A partir de este señalamiento Vargas Llosa concentra su ataque en la figura del caudillo, mal endémico de las sociedades latinoamericanas, precisamente a base de los principios liberales sobre necesidad de una cultura política de la libertad, en lugar de la irracionalidad del caudillismo.
Basta considerar sus planteamientos en el artículo de marras para comprobar la certeza de tu señalamiento en el sentido de que el liberalismo de Vargas Llosa “es, como en los mejores liberales, una herencia del pensamiento romántico del siglo XIX”. (Para unos comentarios sobre su artículo en El País, y el enlace a éste propiamente, incluyo respetuosamente un enlace a mi blog, Quantum de la cuneta, http://quantumdelacuneta.blogspot.com/2010/10/comentario-y-enlace-mario-vargas-llosa.html )
Y es que, efectivamente, en Vargas Llosa —a quien en su juventud le llamaban “el sartrecito”, por su admiración y estudio de la obra y los ensayos de Jean Paul Sartre— se produce el sincretismo del escritor y el intelectual “engagé” que reclamara Satre, mediante su obra literaria de carácter predominantemente realista, como bien señalas en tu análisis, y su compromiso político, manifestado a través de sus ensayos, y comparecencias públicas.
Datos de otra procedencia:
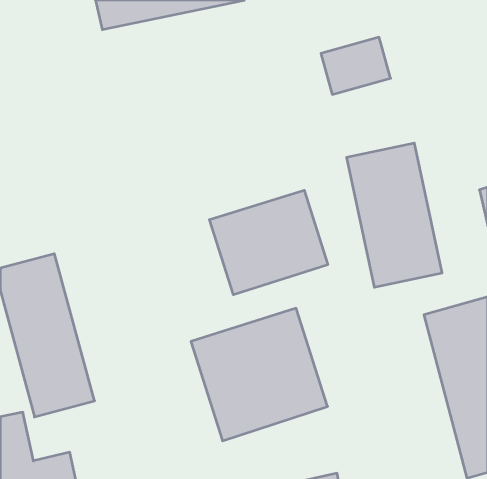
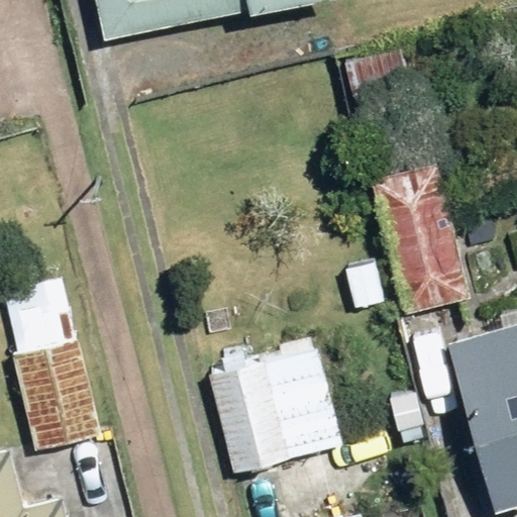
building: [209,190,328,295] -> none

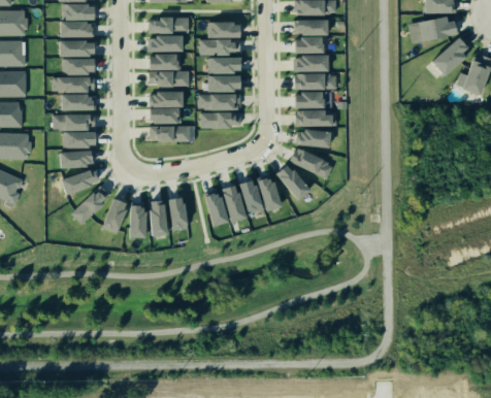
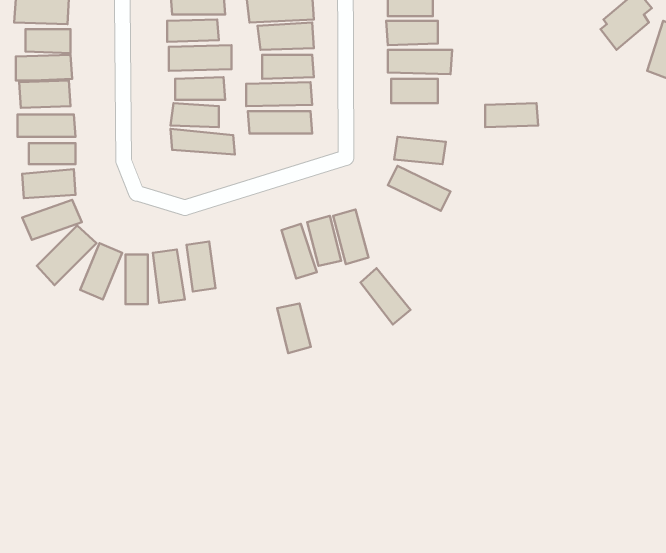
building: [296,110,330,126] -> [485,103,538,127]
building: [274,162,306,198] -> [361,268,410,324]
building: [206,195,228,227] -> [277,303,311,353]

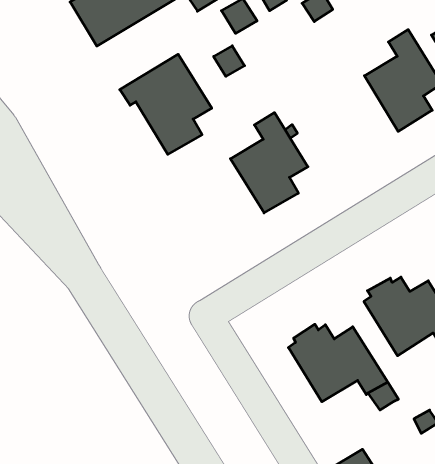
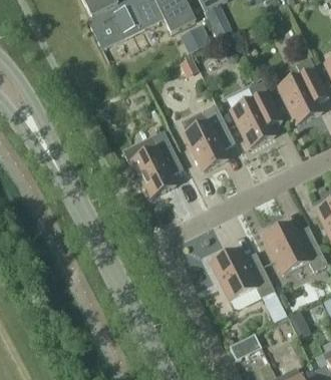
building: [120,54,212,154] -> [122,130,183,197]
building: none -> [231,80,282,147]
Un hecho interesante, si se toma en cuenta que con el tiempo Vargas Llosa se distanció de Sartre por las posiciones de este último sobre la literatura y su respaldo a los regímenes socialistas en la Unión Soviética y Cuba. (Aunque podría señalarse que, en cuanto a este aspecto, Sartre rectificó al unirse al respaldo del poeta cubano, Heberto Padilla, y condenar las prácticas represivas que “impuso el estalinismo en los países socialistas”, según rezaba la carta suscrita por él, y diversos intelectuales, el 20 de mayo de 1971.)
A estas alturas de entrado el siglo 21, efectivamente, Mario Vargas Llosa mantiene la vigencia y pertinencia como escritor e intelectual, que no tienen, ni podrán tener, en la arena política, sus eternos detractores, particularmente aquellos de la reciclada izquierda populista latinoamericana.